Eröffnungsgala des PolkaBEATS-Festivals 2017

Seit 1997 ist das Trio Dandy Don Hedeker, Blitz Linster und Reckless Rusty auf Hochgeschwindigkeits-Kollision zwischen Polka und Rock. Sie schaffen einen Sound, der gleichzeitig neu und alt ist. Wie Mary Houlihan von der Chicago Sun-Times bemerkte: „The Polkaholics machen im klassischen Rock-Trio-Format mit Gitarre / Bass / Schlagzeug aus der traditionellen Polka eine pompöse Nummer. Mit ihrem schweren Polka-Beat schaffen sie einen Sound, der den gemütlichen Biergarten mit dem punkendem Moshpit verbindet. Mit anderen Worten, für jeden etwas dabei.“ Also lieben die einen den rockigen Sound der Band, während die anderen ihre Mission zu schätzen wissen, mit der sie die Polka lebendig und vital in der heutigen Musikszene halten.

Donnerstag, 25. Mai 2017, 16.00 Uhr, Theaterscheune | Gastspiel
Karten auch unter www.polkabeats.de


Charles Bukowski – Gedichte neu vertont

„Charles Bukowski hat Schönheit gefunden, wo sie keiner vermutet hat und wo die meisten noch nicht einmal danach gesucht haben“, schrieb der Journalist Michael Althen. Dass er dabei hier und da eine grobe Sprache wählt, liegt in der Natur der Sache. Es ist seine Sprache; der Dichter der Straße, wie ihn manche nannten, schreibt aus einer alltäglichen Notwendigkeit heraus, die jedes Wort wahr und zwingend macht. Nichts ist Kalkül, jedes Wort muss sein. Als Gastsänger konnte der Schauspieler Peter Lohmeyer gewonnen werden. Ob nur mit einer Kinderspieluhr in der Hand oder der ganzen Band im Rücken, Lohmeyers Interpretation der Texte saugt den Zuhörer an. Er muss nicht abgeholt werden, nein, dem Gast steht die Tür offen; gern tritt er ein, um letztlich auf dem Sofa in Bukowskis Wohnzimmer Platz zu nehmen. Dort sitzt schon die wunderbar aufeinander eingespielte Band. Tim Lorenz am Schlagzeug, Andreas Sperling an den Keyboards, Markus Runzheimer am Bass, Reinhardt Repke spielt Gitarre und singt einige Songs selbst. Die deutschen Übersetzungen der Gedichte stammen von Carl Weissner, der mit Bukowski befreundet war.

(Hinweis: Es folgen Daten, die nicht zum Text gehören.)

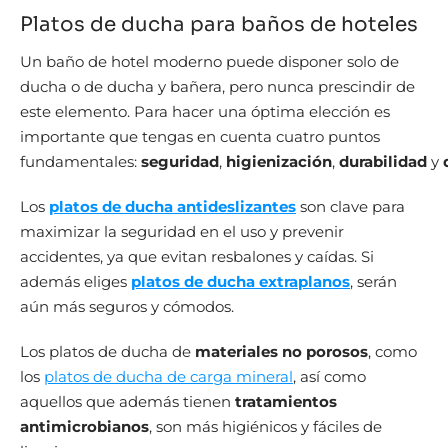
Platos de ducha para baños de hoteles
Un baño de hotel moderno puede disponer solo de
ducha o de ducha y bañera, pero nunca prescindir de
este elemento. Para hacer una óptima elección es
importante que tengas en cuenta cuatro puntos
fundamentales:
seguridad
,
higienización
,
durabilidad
y
Los
platos de ducha antideslizantes
son clave para
maximizar la seguridad en el uso y prevenir
accidentes, ya que evitan resbalones y caídas. Si
además eliges
platos de ducha extraplanos
, serán
aún más seguros y cómodos.
Los platos de ducha de
materiales no porosos
, como
los
platos de ducha de carga mineral
, así como
aquellos que además tienen
tratamientos
antimicrobianos
, son más higiénicos y fáciles de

Freitag, 26. Mai 2017, 19.30 Uhr, Großes Haus | Präsentiert von


Kabarett von und mit Roman Weltzien

Roman Weltzien legt dem Zuschauer sein gemartertes Hirn zu Füßen, vollgestopft mit Informationen, die seine körpereigene Festplatte irgendwo aufgeschnappt und gegen seinen Willen abgespeichert hat. Dabei taucht der Comedian in die Gefühlswelt einer schwulen Diesellock, enttarnt ein Terrornetzwerk islamistischer Singvögel und wagt sich an eine Neuinterpretation des Pichelsteiner Eintopfes. Er erklärt, wie Musicals sein Wahlverhalten beeinflussen, findet das passende Geschenk für einen Dämonen-Kindergeburtstag und lässt sich hier und da zu einem Liedchen hinreißen … Das Meininger Tageblatt urteilt: „120 Minuten allerfeinste Gehirnwäsche“. Der Mannheimer Morgen schreibt: „Weltzien, als Comedian angekündigt, ist die Transformation hin zum Gesellschaftskritiker gelungen, der dem Publikum mit seiner verrückten Comedy-Show Missstände aufzeigt und auch problematische Sozialthemen nicht ausspart.“

Sonntag, 28. Mai 2017, 19.00 Uhr, Theaterscheune | Gastspiel


It's Glenn Miller Time

„It‘s Glenn Miller Time“ steht für eine grandiose Show im Sweet und Swing Sound der 30er und 40er Jahre. In der großen Big-Band-Besetzung (4 Trompeten, 4 Posaunen, 5 Saxophone, 1 Klarinette, Bass, Schlagzeug und Piano) präsentiert das Glenn Miller Orchestra unter Leitung von Wil Salden eine beeindruckende Performance, die die Menschen aller Altersstufen rund um den Globus begeistert. Alle Musiker sind hervorragende Solisten und das beweisen sie immer wieder bei ihren Solis. Die Bandsängerin beschert mit wunderschönen Melodien im Glenn-Miller-Sweet-Sound Gänsehaut-Garantie. Besondere Highlights sind Auftritte der Moonlight Serenaders, die Close Harmony Group des Glenn Miller Orchestra.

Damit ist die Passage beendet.